John Grant, a lecturer in sustainable development from Sheffield Hallam University, believes that governments across the globe should consider rationing carbon to help cut down on carbon and methane emissions, which are produced from burning plants and fossil fuels, and are contributing to increasingly severe weather conditions.
Britain is in the grip of its hottest July since records began in 1659, while five of the hottest years recorded have come in the last ten years.
"We have to tackle climate change as if we're going to war. Global warming is a common enemy for us all and it's a case of having to pull together. Fuel, gas and food were all successfully rationed during World War II and a similar strategy could be effectively used now with carbon. A carbon card system, whereby individuals would be given a carbon allocation and pay high prices for any extra on the market, would work. Buying petrol for example would have a high carbon rating, whereas for locally grown apples, it would be very low. Identity cards could be an ideal vehicle for such a scheme", John Grant said.
"The permafrost peat bog in Western Siberia is already melting, and if it continues to do so, it will release 11,000 years' worth - billion of tonnes - of carbon into the earth's atmosphere, trapping the heat in like a blanket.
"The next 100 years will be a tipping point. By 2050, we could have an intensely hot summer like 2003, where 35,000 people died across Europe, every other year. If we don't do anything about global warming in the next twenty years, it's likely that by 2100, the temperature across the planet will have risen by two to five degrees Celsius. We could cope with that here in the UK, with all our money and resources, but that small rise would make living in the Sahara basin or around North Africa for example, unbearable.
"We could be looking at 100 million people moving north to escape the heat, and around 40 million deaths."
He warned that glacial melting and the slowing down of the Gulf Stream current could also spell global disaster.
"Research over the last 12 years has shown a drop in the speed of the Gulf Stream by 30 per cent, because the Arctic Ice shelf and the Greenland glaciers are melting at an unprecedented speed, and the fresh water is reducing the current's density. The Gulf Stream current acts like a central heating system, helping make temperatures around the world more stable and temperate.
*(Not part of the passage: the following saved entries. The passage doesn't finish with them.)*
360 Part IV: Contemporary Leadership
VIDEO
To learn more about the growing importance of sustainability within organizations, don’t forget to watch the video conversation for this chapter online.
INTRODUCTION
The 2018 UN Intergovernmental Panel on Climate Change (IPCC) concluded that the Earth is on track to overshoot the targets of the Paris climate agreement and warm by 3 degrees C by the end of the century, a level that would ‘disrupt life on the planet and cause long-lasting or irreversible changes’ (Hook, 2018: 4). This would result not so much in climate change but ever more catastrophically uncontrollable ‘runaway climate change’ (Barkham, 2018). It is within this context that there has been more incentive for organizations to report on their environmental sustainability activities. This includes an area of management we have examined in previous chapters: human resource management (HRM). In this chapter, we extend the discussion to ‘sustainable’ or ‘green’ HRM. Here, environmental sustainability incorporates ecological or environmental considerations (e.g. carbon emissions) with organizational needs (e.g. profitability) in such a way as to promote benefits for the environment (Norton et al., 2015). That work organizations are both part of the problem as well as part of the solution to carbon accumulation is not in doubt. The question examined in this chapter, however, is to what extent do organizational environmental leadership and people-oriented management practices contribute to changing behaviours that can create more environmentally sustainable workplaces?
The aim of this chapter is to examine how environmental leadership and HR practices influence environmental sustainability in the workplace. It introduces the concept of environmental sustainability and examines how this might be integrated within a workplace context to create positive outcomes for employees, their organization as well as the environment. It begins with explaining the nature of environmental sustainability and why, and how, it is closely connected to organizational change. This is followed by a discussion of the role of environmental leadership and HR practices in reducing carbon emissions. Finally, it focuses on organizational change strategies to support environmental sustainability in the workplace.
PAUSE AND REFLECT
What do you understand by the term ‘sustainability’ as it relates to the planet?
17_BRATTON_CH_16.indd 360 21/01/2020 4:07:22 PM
Without it, here in the UK, we could have icebergs off the coast of Scarborough and winter temperatures could plunge to -35 degrees Celsius.
"Glacial melting will spell disaster for the UK, but the Himalayan glaciers that feed the great Asian rivers like the Ganges and the Yangtze are also likely to disappear within forty years. If these rivers dry up during the irrigation season, then the rice production, which currently feeds more than one third of humanity, collapses and the world goes into net food deficit."
Mr Grant urged the UK Government to make renewable energy such as solar power, easier for people to use.
"Solar panels should be subsidised like coal is. Nuclear power is a bit of a red herring because it produces lots of carbon dioxide. We need to see more action and less talk from the Government, especially where sustainable housing is concerned. By 2025, we will supposedly have carbon neutral, energy self-sufficient houses, but work on this needs to start now."
He added that people could make small lifestyle changes to help the planet.
"We're driven by conspicuous consumption and decadence is seen as a sign of personal success, so our perceptions of the importance of global warming need to change. No one piece of technology will save our bacon; we need to make lifestyle changes. Choosing low energy light bulbs, walking or cycling to work and turning down the thermostat at home can all make a difference, as can turning electrical items off rather than leaving them on standby."
"I fear it will take a climatic catastrophe to compel governments across the globe to take action, but the human race has shown repeatedly that it can reverse the damage.
Parts of Western Europe were rebuilt after World War II in less than ten years for example, and a ban on CFCs was achieved after it was revealed they were damaging the ozone layer, so I'm optimistic we can make the changes. Giving up is not an option."